パイプオルガンの場合、弦の張ってある鍵盤楽器より調律の変化は少ないし、自由に調律法を変える事はできない訳なので、パイプオルガンで演奏された曲の調には確実に意味はある筈だし、チェンバロやハンマーフリューゲルも、調がその意味を持っていた時代に存在していた訳なので、同じように調律されていたと考えるのが自然である。
調性の意味を考え、身近にそれを感じる上で、モダンピアノでも古典調律をしたいが、モダンピアノで古典調律をする度に、もっとしっくりできない物かと常々思っていた。なので、尚更彼の講義は面白く、目の前に大きく立ちはだかっていた壁を少しずつ壊してくれた感じだった。

彼の考えた調律は、ホームページでも紹介されている。

Bach’s Seal 1.0

平島達司さんが「ゼロビートの再発見」という本が話題になった87年頃、ベルクマイスターが考えた古典調律でモダンピアノを随分調律したが、どこかしら違和感(極端さ)を感じ、最近は演奏者から要求の無い限りモダンピアノでの古典調律は率先してしなかった。
しかし、最近フォルテピアノの調律を古典調律で行なう機会が増えたことから、たまに演奏者から古典調律をモダンピアノで行なう依頼を受けたとき、その違和感が以前よりさらに強く感じられるようになっていた。(フォルテピアノでは違和感を感じないので)

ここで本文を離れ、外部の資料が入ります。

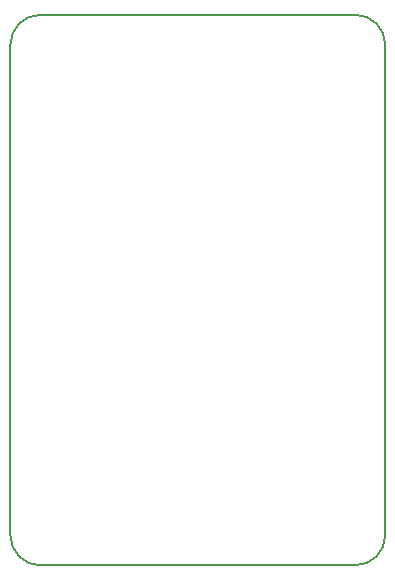
<source format=gbr>
G04 #@! TF.GenerationSoftware,KiCad,Pcbnew,(5.0.2)-1*
G04 #@! TF.CreationDate,2019-03-03T18:02:14-06:00*
G04 #@! TF.ProjectId,IMUBreakout_Hardware,494d5542-7265-4616-9b6f-75745f486172,rev?*
G04 #@! TF.SameCoordinates,Original*
G04 #@! TF.FileFunction,Profile,NP*
%FSLAX46Y46*%
G04 Gerber Fmt 4.6, Leading zero omitted, Abs format (unit mm)*
G04 Created by KiCad (PCBNEW (5.0.2)-1) date 3/3/2019 6:02:14 PM*
%MOMM*%
%LPD*%
G01*
G04 APERTURE LIST*
%ADD10C,0.150000*%
G04 APERTURE END LIST*
D10*
X177292000Y-64579500D02*
X177292000Y-106108500D01*
X174752000Y-62039500D02*
X148082000Y-62039500D01*
X145542000Y-64579500D02*
X145542000Y-106108500D01*
X148082000Y-108648500D02*
G75*
G02X145542000Y-106108500I0J2540000D01*
G01*
X177292000Y-106108500D02*
G75*
G02X174752000Y-108648500I-2540000J0D01*
G01*
X145542000Y-64579500D02*
G75*
G02X148082000Y-62039500I2540000J0D01*
G01*
X174752000Y-62039500D02*
G75*
G02X177292000Y-64579500I0J-2540000D01*
G01*
X148082000Y-108648500D02*
X174752000Y-108648500D01*
M02*

</source>
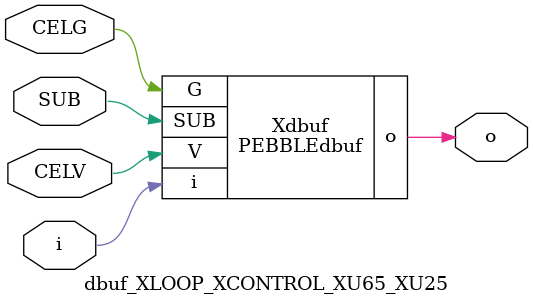
<source format=v>



module PEBBLEdbuf ( o, G, SUB, V, i );

  input V;
  input i;
  input G;
  output o;
  input SUB;
endmodule

//Celera Confidential Do Not Copy dbuf_XLOOP_XCONTROL_XU65_XU25
//Celera Confidential Symbol Generator
//Digital Buffer
module dbuf_XLOOP_XCONTROL_XU65_XU25 (CELV,CELG,i,o,SUB);
input CELV;
input CELG;
input i;
input SUB;
output o;

//Celera Confidential Do Not Copy dbuf
PEBBLEdbuf Xdbuf(
.V (CELV),
.i (i),
.o (o),
.SUB (SUB),
.G (CELG)
);
//,diesize,PEBBLEdbuf

//Celera Confidential Do Not Copy Module End
//Celera Schematic Generator
endmodule

</source>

昨日、今八王子の工房に展示しているベヒシュタイン B型(弦の共鳴部分が少ないので、効果を感じやすいと思い総アグラフタイプのベヒシュタインを実験に)を、岡本君の考えたバッハの調律法をアレンジした方法で調律してみた。
平均律のように全てが同じでなく、各和音の響きの違いを確実に捉えられ、且つ、極端な感じを受けない。

何人かのピアニストに弾いていただき、率直な意見を伺いたい。皆さんお願いしますm(_ _)m
僕はとても面白い、と感じている。